:: Document
My first interaction of the shadow self many years ago when I opened my Pilates studio in St.Helens. I was visited by a fellow Pilates teacher who wanted to open a studio and was told to stay my side of the bridge. As you all know I am from Merseyside. I now understand that the teacher in question was showing her shadow and of course insecurities which we all have including myself. I did not respond and carried on as normal.
The more we react from our shadow the more pain we create in relationships to the self and others including things. The reoccurrence of pain that we create unconsciously, is how the shadow works on your behalf.
‘You can’t heal on something that you are unconscious of’ – Paul Chek
If we are constantly pointing the finger and blaming others this is a direct route to what’s called the shadow self. What are the things you like least in other people? Does that characteristic exist within you too? Can you think of an example, even, of when you did something similar? What we repress never stays repressed, it lives on in the unconscious—and, despite what our egos would have us believe, the unconscious mind is the one really running the show. The shadow manifest itself in many ways, but we can really understand it by seeing what we are creating or taking part in creating in our relationships and relationships with others. If we don’t learn to own our shadow it will keep coming up again and agin in life. Our outside world is a reflection of our inside world.
::::
- _Instruction 1_
In the text about the shadow self, in which town did the writer open a Pilates studio?
- _Instruction 2_
Extend the text about the shadow self by writing on from its final sentence.
The data that comes next has no connection to the text about the shadow self.
:: Source data
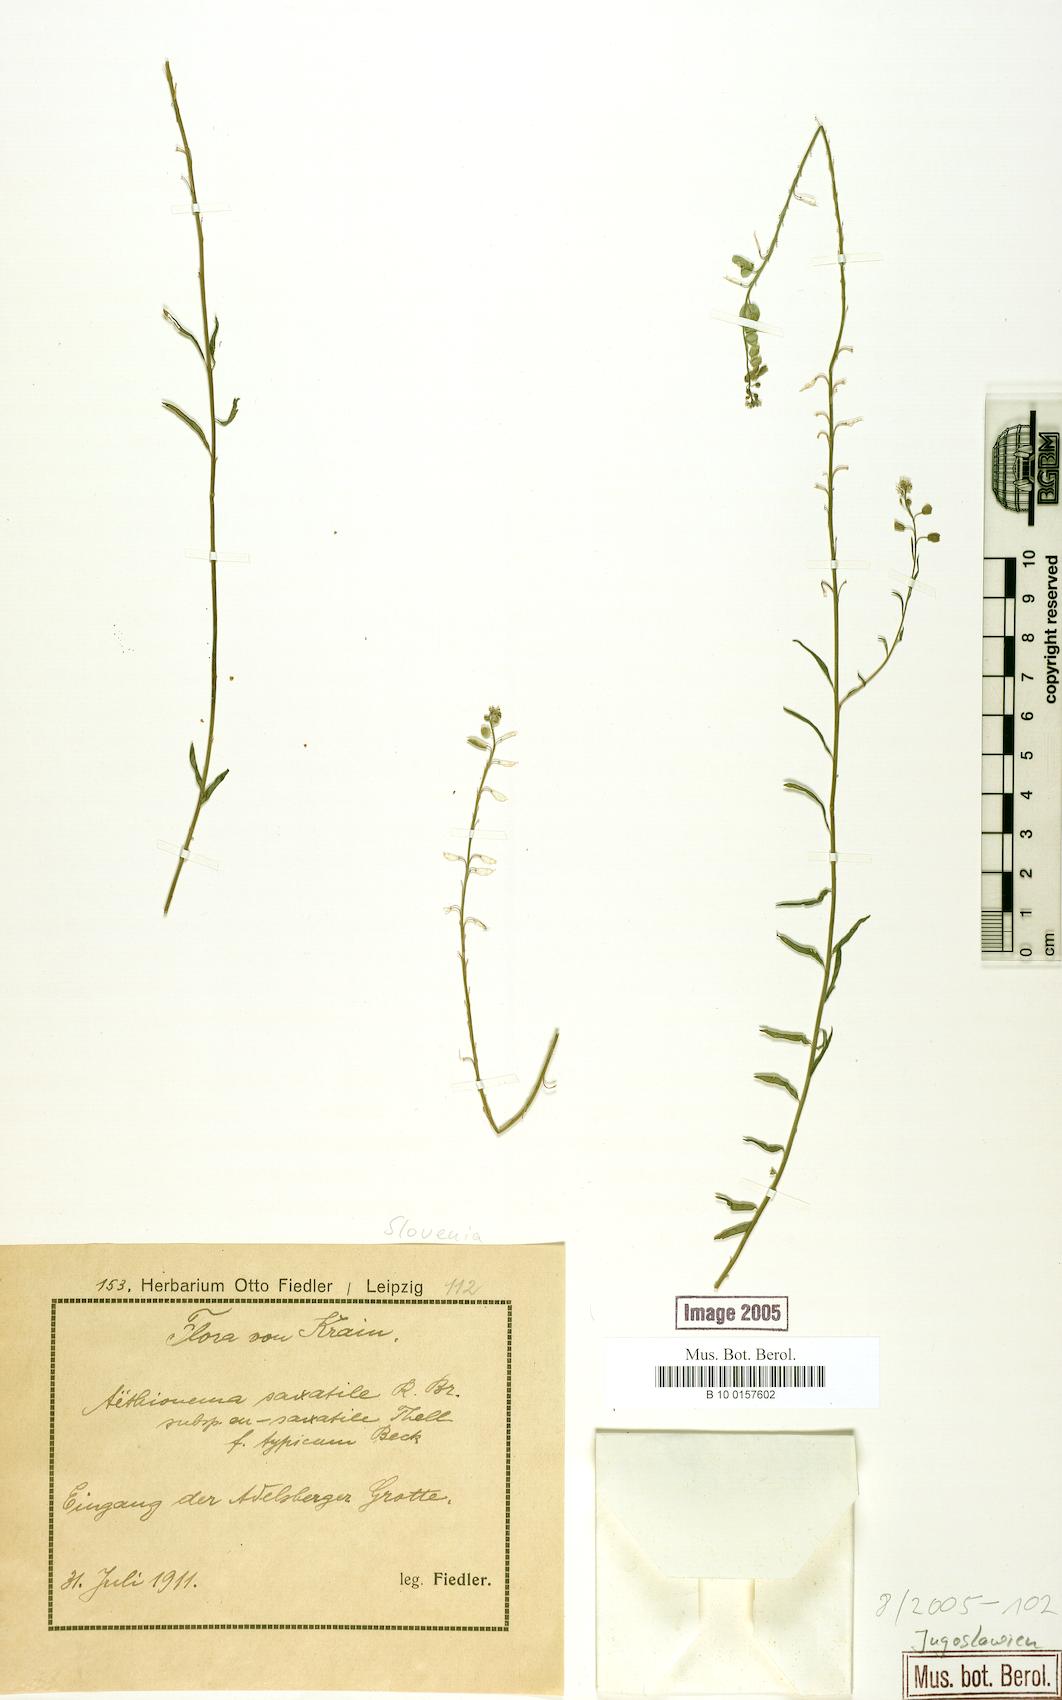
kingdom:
::::
- _Task result 1_
St. Helens.

- _Task result 2_
So what exactly is the shadow? This will be a quality or trait that you see in another person that you dislike and detest. For example, you might feel that everyone around you is making excuses and not pulling their weight perhaps at work or the home, leaving you to do everything. If you looked at yourself honestly, you will likely find those qualities in yourself or something equivalent or similar in nature. Another example would be detesting someone unable to give up smoking and drinking. Again, what addiction or habitual patterns do you have and are unable to give up. ‘So when you blame and criticise others, you are avoiding some truth about yourself’.
When we recognise and face our shadow, we can become more whole, conscious and balanced. By becoming more conscious ourselves. We actually raise the consciousness of others.
1.For example, if we accept and face our anger and frustration and results and stick to what Chek practitioners call our core values, this includes setting boundaries and perimeters we will have abetter result. This can be particularly challenging when dealing with loved ones and family. All pain whether physical ,mental or emotional will have sadness, without feeling sadness we can never appreciate happiness and joy and its perfectly natural to show all emotions. They should never be hidden.
2.Knowing your shadow side will also improve your relationships with the self and others. The more whole we become the more empathy and compassion we will have with others. When we understand where negative emotions and behaviours come from that do not serve us (F.E.A.R- false evidence appearing real). We will have a better reaction and also know how to handle this situations and experiences.
3.If you feel uncreative in life, working to understand your shadow might help. Jung connected the shadow to the creativity. This is because w may have been brought up in circumstances that kept our R brain underdeveloped. Creativity can show up in art, music, sport and so many other things so developing our creative side can uncover those shadow qualities.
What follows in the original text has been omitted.